Patrimoine et Histoire de Champfromier, par Ghislain LANCEL |
On n'imaginerait pas, de nos jours, faire son testament avant de partir en voyage à Paris, exercer un emploi temporaire à Nancy, ou même déménager définitivement ! Mais en 1734 partir loin à pied pour un long voyage, ce n'était pas sans risques, il y avait les aléas de la route, sans compter un décès naturel, toujours possible...
Les frères Joseph [1135] et Claude [1252] Evrard, du Collet de Champfromier, n'ont que 19 ans et 15 ans, ce 20 août 1734. Orphelins de leur père depuis 3 ans, naturellement bien trop jeunes pour être mariés, ils vivent donc (très probablement) avec leur mère et leurs deux sœurs. En cette fin août, les travaux des champs sont terminés. Ils décident de partir, et se rendent chez le notaire de Montanges, pour faire leur testament, au cas où... Joseph part en Lorraine, peut-on penser que c'est pour y peigner le chanvre, tandis que son frère Claude s'en va du côté de Paris.
"Furent présents (en l'étude de Me Maurier, notaire à Montanges), Joseph [1135] et Claude [1252], enfants de feu Pierre [9407] Evrard, demeurant au lieu du Collet, paroisse de Champfromier, lesquels en parfaite santé, étant ledit Joseph dans le dessein de partir au premier jour pour s’en aller du côté du pays de la Lorraine [pour peigner le chanvre ?] , et ledit Claude étant de même dans le dessein de partir pour s’en aller au premier jour du côté de Paris, et craignant en faisant leur voyage le péril de mort, lesquels ont fait leur présent testament nuncupatif (...) ".
Joseph reviendra, puisqu'il se mariera en 1736. Mais de Claude, plus de nouvelles...

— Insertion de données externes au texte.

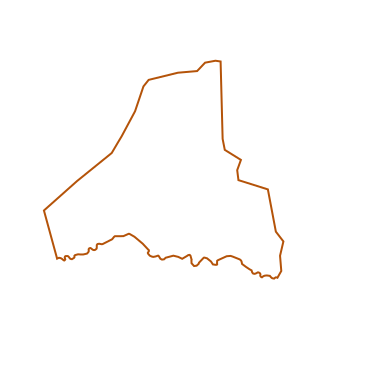 Allendale, South Carolina, United States of America, rotated 301°
{"feature_id": "52423323B67769542433711", "entity_name": "Allendale", "entity_type": "district", "adm_level": 2, "iso_a3": "USA", "parent_name": "United States of America", "parent_adm1": "South Carolina", "projection": "robinson", "projection_center": [-81.466, 32.951], "detail": "fine", "context": "isolated", "style": "outline", "palette": "amber", "viewbox_px": 384, "rotation_deg": 301, "n_neighbors": 0, "source": "geoboundaries", "source_scale": "gbopen_adm2", "svg_char_len": 2153}
<svg xmlns="http://www.w3.org/2000/svg" viewBox="0 0 384 384"><g transform="rotate(301 192 192)"><path d="M265.8,97.1L257.5,96.0L231.9,101.6L203.6,103.0L197.0,103.0L184.1,103.1L142.1,87.8L99.9,74.6L65.4,110.7L66.1,111.1L67.1,111.9L67.7,113.5L67.7,115.2L67.5,116.3L67.4,117.4L67.5,117.8L67.9,118.0L68.9,118.1L70.5,116.5L71.4,116.4L72.1,116.8L73.1,118.5L73.0,119.5L72.5,120.8L72.1,121.8L72.2,122.8L72.6,123.7L74.8,124.8L75.7,124.8L76.6,124.1L77.7,124.3L79.9,126.4L81.2,128.9L82.5,131.0L85.1,133.7L87.0,134.1L88.0,134.0L89.0,133.4L89.7,132.9L90.0,132.9L90.6,132.9L91.0,133.1L91.6,133.7L91.7,134.4L91.6,135.1L91.4,136.6L91.6,137.6L92.0,138.3L92.7,138.9L94.3,139.4L95.1,139.1L97.5,137.7L98.7,137.8L99.6,138.8L99.8,139.0L100.7,141.4L101.3,142.2L110.4,147.9L113.5,148.3L114.4,148.7L118.8,155.9L123.5,159.2L123.9,159.9L124.0,165.7L123.8,167.0L122.3,176.4L120.0,184.4L119.9,185.0L119.1,185.5L118.2,185.5L117.3,185.4L116.7,185.8L116.4,186.4L116.2,187.0L116.1,187.6L115.8,188.1L115.7,188.8L115.8,189.6L115.9,190.6L116.4,192.2L117.9,193.9L120.0,195.7L120.0,196.4L118.5,199.3L118.6,201.1L119.9,202.7L122.1,203.3L127.8,208.8L129.3,213.6L129.7,218.0L134.5,220.6L136.0,221.3L136.9,222.4L136.6,223.5L133.7,226.6L133.3,226.6L130.7,228.3L129.6,231.9L131.2,233.9L133.9,234.7L135.0,234.4L141.7,235.9L142.2,236.5L142.9,239.0L142.2,244.1L140.7,247.2L141.7,249.7L142.4,250.7L143.0,250.8L143.9,250.1L146.0,249.0L146.6,249.2L147.1,249.5L154.8,254.8L157.1,258.0L157.6,260.2L158.8,267.6L158.6,269.1L158.0,270.2L156.1,272.0L155.6,276.9L155.4,281.2L155.5,283.4L154.1,285.0L153.6,286.2L153.9,287.5L154.8,288.5L155.9,289.2L156.9,289.7L157.3,290.4L157.4,291.1L157.3,291.6L157.3,292.3L156.6,293.1L155.6,293.5L155.2,293.9L155.0,294.3L154.8,294.8L154.8,295.5L154.9,295.9L155.5,296.1L156.7,296.6L157.8,297.5L159.0,299.1L159.6,300.5L160.2,301.9L159.6,303.7L159.4,305.0L159.7,306.1L160.1,307.0L161.3,307.4L162.0,307.8L162.4,308.6L162.5,309.4L170.3,309.2L182.7,300.3L196.7,295.8L201.2,284.3L233.3,255.7L226.1,225.7L234.0,219.5L244.7,217.4L245.0,198.4L253.3,190.9L318.6,149.3L316.6,144.5L309.6,136.6L298.3,134.1L287.0,118.5L265.8,97.1Z" fill="none" stroke="#b45309" stroke-width="2"/></g></svg>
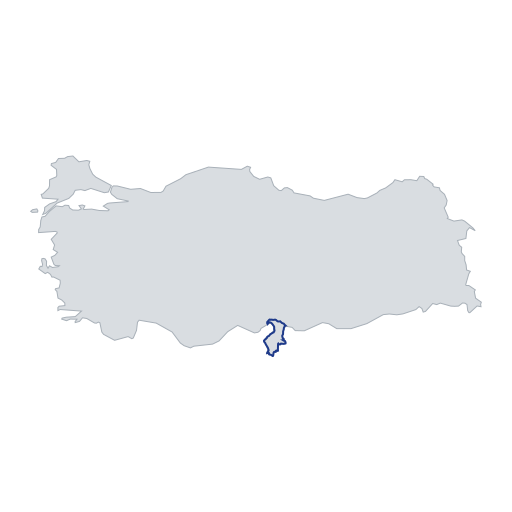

Le 25 août 1736, Joseph Pillard [1207], fils âgé de 19 ans du premier lit de son père, demeure à la Combe d'Evuaz, et se rend aussi chez Me Maurier, notaire de Montanges, prêt à partir dès le lendemain matin en Lorraine, très vraisemblablement lui aussi pour y peigner le chanvre, les travaux des champs étant terminés. Il semble très conscient des risques : "lequel étant en parfaite santé, et à dessein de s’en aller au pays de Lorraine, et de partir au premier jour et se mettre en chemin pour faire ledit voyage, comme étant un pays fort éloigné, et qu’il s’expose beaucoup en faisant ledit chemin, craignant le péril de la mort (...), valant mieux prévenir le salut de son âme et la distribution du peu de biens à lui délaissés par défunte Pernette Ducrest [372] sa mère". Ce n'est pas une formalité, la mort est un vrai péril, et contrairement à tous les testaments où l'on prescrit de se faire inhumer au cimetière de l'église de Champfromier, dans le tombeau de ses prédécesseur, lui s'en remet au destin "voulant la sépulture de son corps être dans le cimetière de l’église de l’endroit où il se trouvera lors qu’un plaira à Dieu de l’appeler de ce monde à l’autre". Néanmoins "il donne et lègue à l’église de Champfromier 3 livres pour une fois, pour être employé aux réparations". Son père sera son héritier universel.
Joseph revint pourtant de Lorraine, il se maria en 1738 à Champfromier (avec Marie Coutier). Malheureusement sa prémonition se réalisa une dizaine d'années plus tard, la mort le croisa en voyage, en 1748. Un acte de transcription de son décès le précise : "D'Evoüaz, revenant de Lyon, mourut dans la paroisse de l'Oye [(01800) Villieu-Loyes-Mollon] ", et l'acte à Loyes ne donne guère plus de précisions "a été enterré dans le cimetière de Vilieu le corps de Joseph Pillard de Chanformi, décédé environ à la minuit". Agé de seulement 30 ans, il avait certainement déjà parcouru une bonne partie de la France à pieds, mais ses périples s'arrêtèrent là...
Source : AD01, 3E17460, Testament, n° 95 (20 août 1734) et n° 120 (25 août 1736). Relevés, Ghislain Lancel.
Première publication de cette page, le 11 juillet 2012. Dernière mise à jour, le 12 juillet 2012.